## [Activities]
1. Please write out the passage of the Lumen tutorial starting at "# make model" and ending at "ghway,±displacement)".
2. According to the Lumen tutorial, what should be done with the boolean turbo column, since Lumen does not support that type directly?
3. Name every attribute shown in the printed summary line of mpg_data_model in the Lumen tutorial.

## [Document segment]

Simply open its `index.html` in the base directory with a browser (preferably, chrome/chromium-based).

Now, backend and frontend are ready. Let's start with the modelling workflow and create some models... !

## load modelbase back-end

In [15]:
# make sure you run in the correct python environment where mb_modelbase is installed or this will fail!
import mb.modelbase as mbase

## prepare data

In [18]:
# we use some standard data about car and car engine properties
from mb.data import mpg
df = mpg.mixed()
df.head()

Unnamed: 0,transmission,cylinder,turbo,car_size,year,mpg_city,mpg_highway,displacement
0,manual,few,False,1,1984,23.0,35.0,120.0
1,manual,few,False,1,1984,25.0,36.0,91.0
2,auto,medium,False,1,1984,16.0,28.0,350.0
3,manual,medium,False,1,1984,16.0,28.0,350.0
4,auto,medium,True,1,1984,19.0,28.0,181.0


In [13]:
# this is where you could prep / modify / analyse your data

# at the moment Lumen does not support the boolean type directly. but you can simply change it to a string type...
for col in ['turbo']:
    df[col] = df[col].astype('str')

# ...

## wrap DataFrame in data-model

To look at the data in Lumen, just wrap it and save it.

In [14]:
# configuration
modelname = 'mpg_data_model'
output_directory = './models_data_exploration_example/'

# make model and store it
model = mbase.make_empirical_model(modelname, output_directory, df=df)

# very brief summary of your model
print(model.__short_str__())

# this is just some random query to test that the models is probably ready to be used
model.aggregate(method='maximum')

mpg_data_model(#transmission,#cylinder,#turbo,#car_size,±year,±mpg_city,±mpg_highway,±displacement)


['manual',
 'few',
 'False',
 'compact cars',
 1995.0520879445182,
 17.466467463479415,
 23.536741921204072,
 118.16603585657066]

The moment a new model is saved the watched directory, the front-end will show a pop-up informing you about the new
model (data-model). Click on it, and may can start exploring it.


### if it doesn't work

You should make sure that:
 * the model is saved in the correct folder (i.e. where Lumen loads its models from)
 * that the backend is running at all!

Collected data
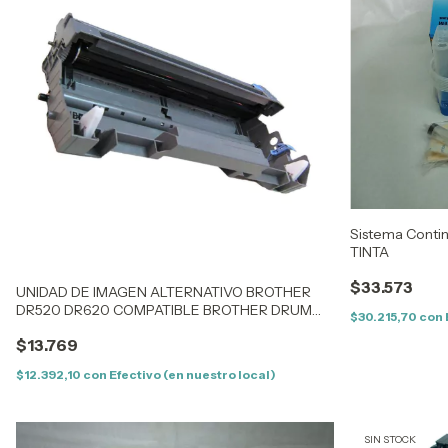
Sistema Contin
TINTA
$33.573
UNIDAD DE IMAGEN ALTERNATIVO BROTHER
DR520 DR620 COMPATIBLE BROTHER DRUM
$30.215,70
con
HL5240, 5250, 5250
$13.769
(DR520,DR650,DR3100,DR620)
$12.392,10
con
Efectivo (en nuestro local)
SIN STOCK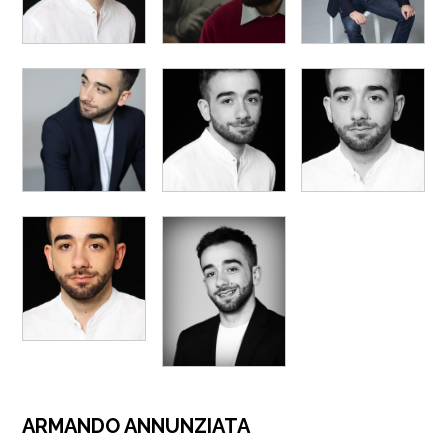
ARMANDO ANNUNZIATA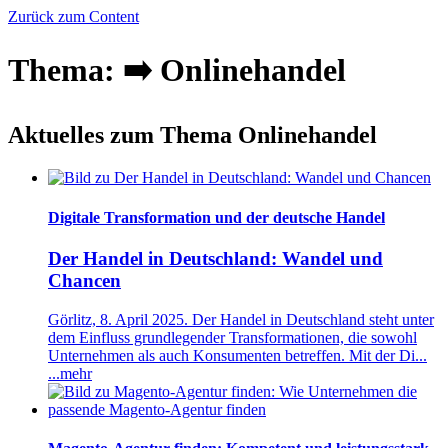
Zurück zum Content
Thema: ➡️ Onlinehandel
Aktuelles zum Thema Onlinehandel
Digitale Transformation und der deutsche Handel
Der Handel in Deutschland: Wandel und
Chancen
Görlitz, 8. April 2025. Der Handel in Deutschland steht unter
dem Einfluss grundlegender Transformationen, die sowohl
Unternehmen als auch Konsumenten betreffen. Mit der Di...
...mehr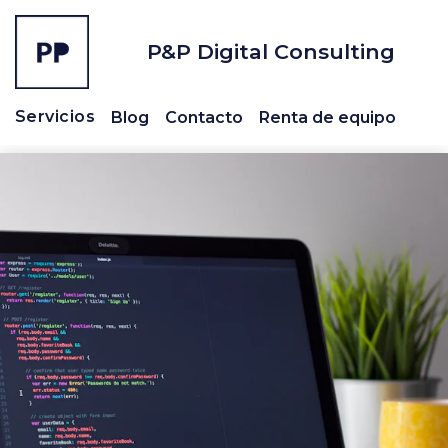
P&P Digital Consulting
Servicios
Blog
Contacto
Renta de equipo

## [Expected results]
1.
# make model and store it
model = mbase.make_empirical_model(modelname, output_directory, df=df)

# very brief summary of your model
print(model.__short_str__())

# this is just some random query to test that the models is probably ready to be used
model.aggregate(method='maximum')

mpg_data_model(#transmission,#cylinder,#turbo,#car_size,±year,±mpg_city,±mpg_highway,±displacement)

2. It should be changed to a string type.

3. transmission, cylinder, turbo, car_size, year, mpg_city, mpg_highway, displacement